Start of Record excerpts

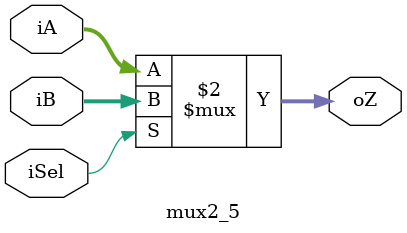
<source format=v>
module mux2_5(iA, iB, iSel, oZ);
    input [4:0] iA, iB;
    input iSel;
    output [4:0] oZ;

    assign oZ = (iSel == 0) ? iA : iB;

endmodule   // mux2_5

</source>
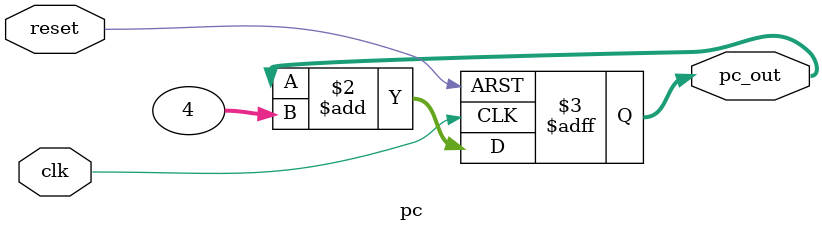
<source format=v>

module pc (
    input clk,
    input reset,
    output reg [31:0] pc_out
);

    always @(posedge clk or posedge reset) begin
        if (reset)
            pc_out <= 0;
        else
            pc_out <= pc_out + 4;
    end

endmodule

</source>
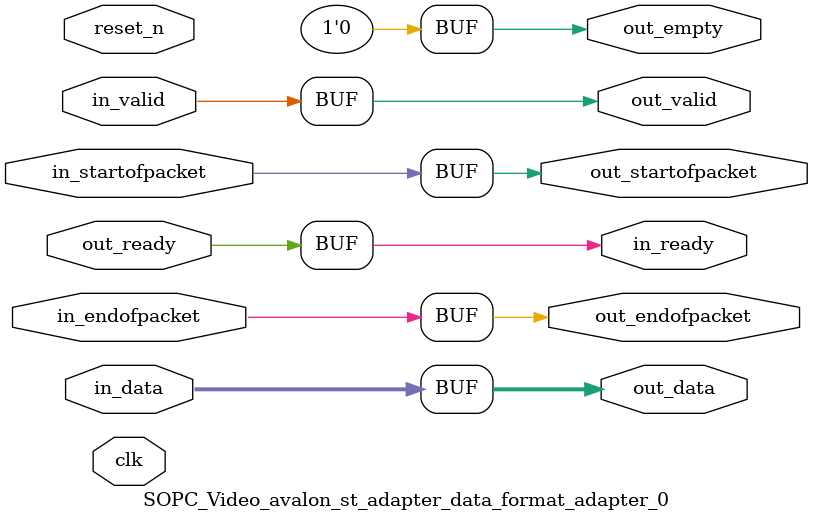
<source format=v>

`timescale 1ns / 100ps
module SOPC_Video_avalon_st_adapter_data_format_adapter_0 (
    
      // Interface: clk
      input              clk,
      // Interface: reset
      input              reset_n,
      // Interface: in
      output reg         in_ready,
      input              in_valid,
      input      [ 7: 0] in_data,
      input              in_startofpacket,
      input              in_endofpacket,
      // Interface: out
      input              out_ready,
      output reg         out_valid,
      output reg [ 7: 0] out_data,
      output reg         out_startofpacket,
      output reg         out_endofpacket,
      output reg         out_empty
);



   always @* begin
      in_ready = out_ready;
      out_valid = in_valid;
      out_data = in_data;
      out_startofpacket = in_startofpacket;
      out_endofpacket = in_endofpacket;

      out_empty = 0;

   end

endmodule


</source>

End of Record excerpts

Task directions:
Pictures aside, give the data again exactly as it appears.

Expected output:
<source format=v>
module mux2_5(iA, iB, iSel, oZ);
    input [4:0] iA, iB;
    input iSel;
    output [4:0] oZ;

    assign oZ = (iSel == 0) ? iA : iB;

endmodule   // mux2_5

</source>
<source format=v>

module pc (
    input clk,
    input reset,
    output reg [31:0] pc_out
);

    always @(posedge clk or posedge reset) begin
        if (reset)
            pc_out <= 0;
        else
            pc_out <= pc_out + 4;
    end

endmodule

</source>
<source format=v>

`timescale 1ns / 100ps
module SOPC_Video_avalon_st_adapter_data_format_adapter_0 (
    
      // Interface: clk
      input              clk,
      // Interface: reset
      input              reset_n,
      // Interface: in
      output reg         in_ready,
      input              in_valid,
      input      [ 7: 0] in_data,
      input              in_startofpacket,
      input              in_endofpacket,
      // Interface: out
      input              out_ready,
      output reg         out_valid,
      output reg [ 7: 0] out_data,
      output reg         out_startofpacket,
      output reg         out_endofpacket,
      output reg         out_empty
);



   always @* begin
      in_ready = out_ready;
      out_valid = in_valid;
      out_data = in_data;
      out_startofpacket = in_startofpacket;
      out_endofpacket = in_endofpacket;

      out_empty = 0;

   end

endmodule


</source>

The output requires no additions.